Joy is an absolute event, one where nothing can be the same afterwords. Pleasure is meant to be forgotten, while joy is something that is always remembered! Joy, then, is revolutionary, radical, subversive. No wonder we spend so much time avoiding joy at all costs--it is bigger than us.
So then, in the interest of giving thanks on this most recent Thanksgiving (and looking forward to this Christmas season where we all sing "Joy to the World!"), I want to share what I wish I'd responded with instead to that icebreaking question, with the moments that always bring me joy, even (maybe especially) in their remembrance:
-The day I threw Catch-22 into the air at 17, because Yossarian got away.
-The first moment I saw the Guajataca on Hwy 6 along the north shore of Puerto Rico.
-Every single baptism in Puerto Rico, when I feared each time that this time I wouldn't feel it, that I would finally recognize that I'd faked it every time, that it wouldn't be real--but then I always felt it, everytime, all over me...
-When the cloud lifted from Huang Shan in central China after 2 days of white-out fog, and I saw the stunning vista of bamboo rain forest stretch out before me.
-When I walked along the beach of Sayulita, Mexico under the full moon, looking for a place to sleep.

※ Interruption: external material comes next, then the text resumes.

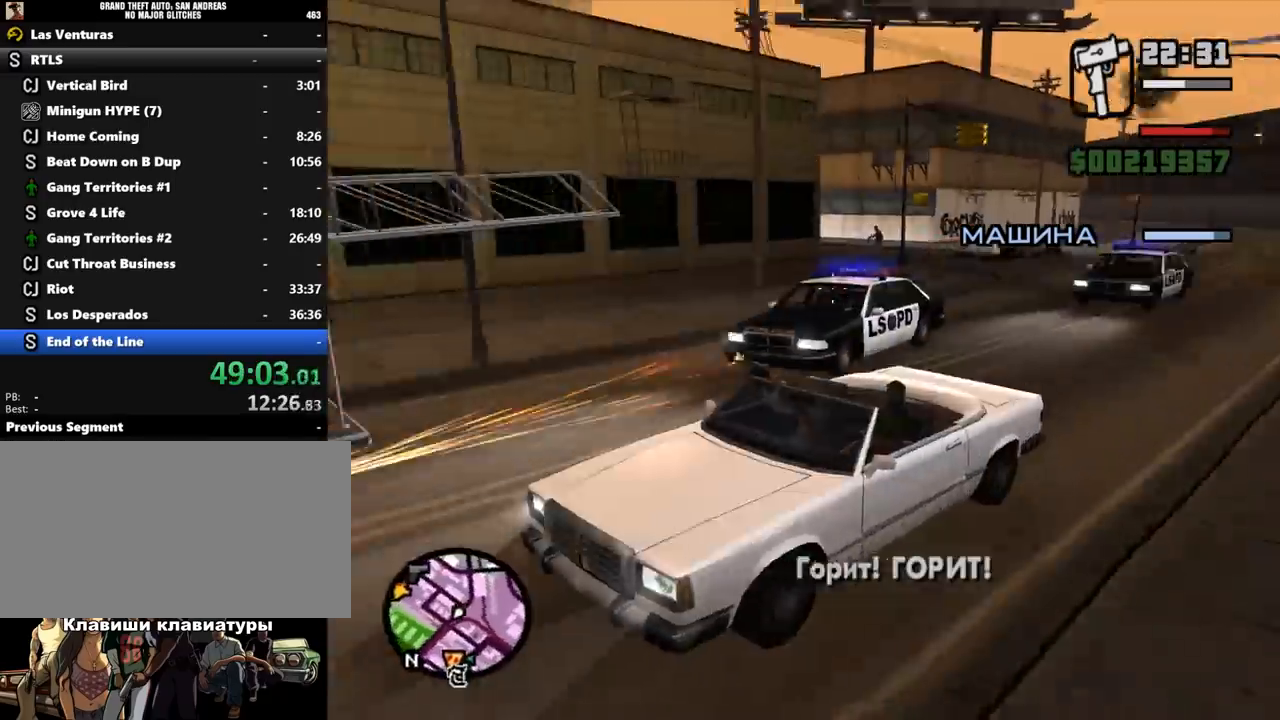
{"keys": ["ctrl_l"], "mouse": [], "events": []}
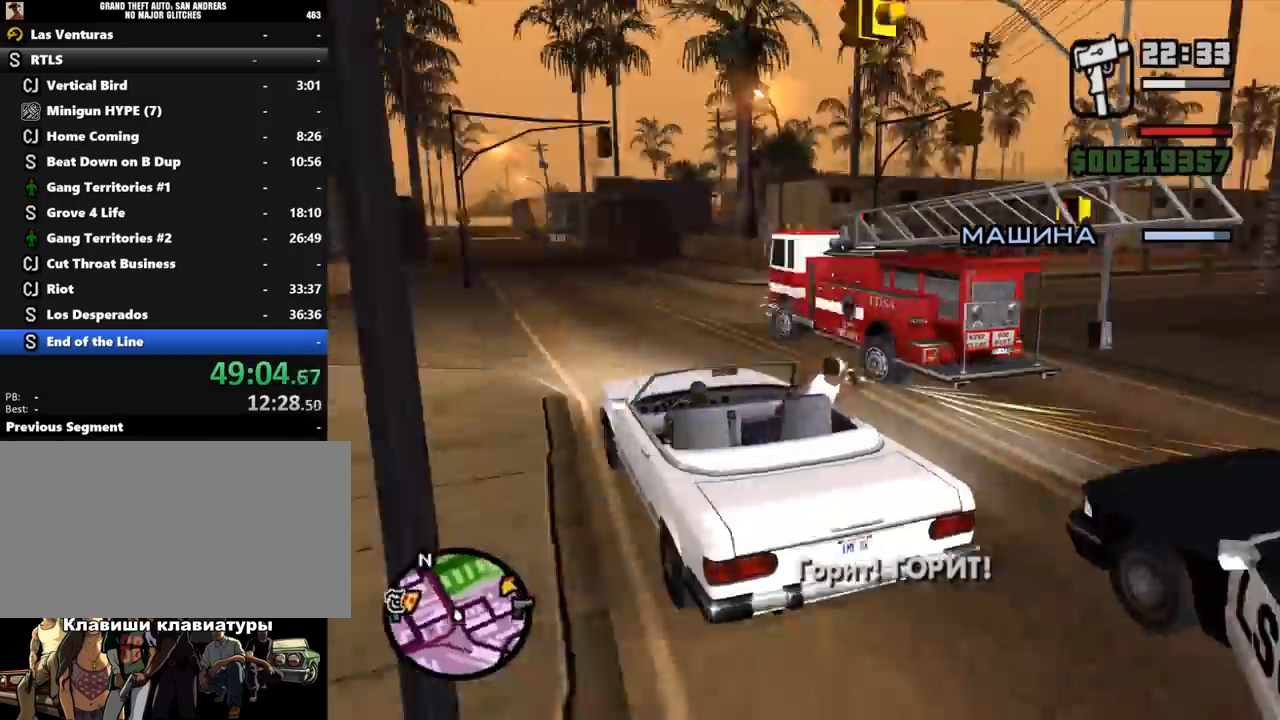
{"keys": ["ctrl_l"], "mouse": [], "events": []}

-When I learned I could have quit my awful job for that dishonest sales company after all, when I learned my Grandpa had provided for me, and as I drove back to my apartment I beheld the sun set behind the Rockies and reflect off the amber fields of grain, and I felt move within me the assurance that God knew who I was...
-That all-too-rare house party I attended wherein everyone actually danced, actually fed off each others energy, actually enjoyed ourselves, and I dreamed good dreams that night for the first time in too long...
And many, many others I am sure I'm missing right now. You can do things conducive to Joy (just as you can for tragedy, too), but you can't plan for it, only let it happen.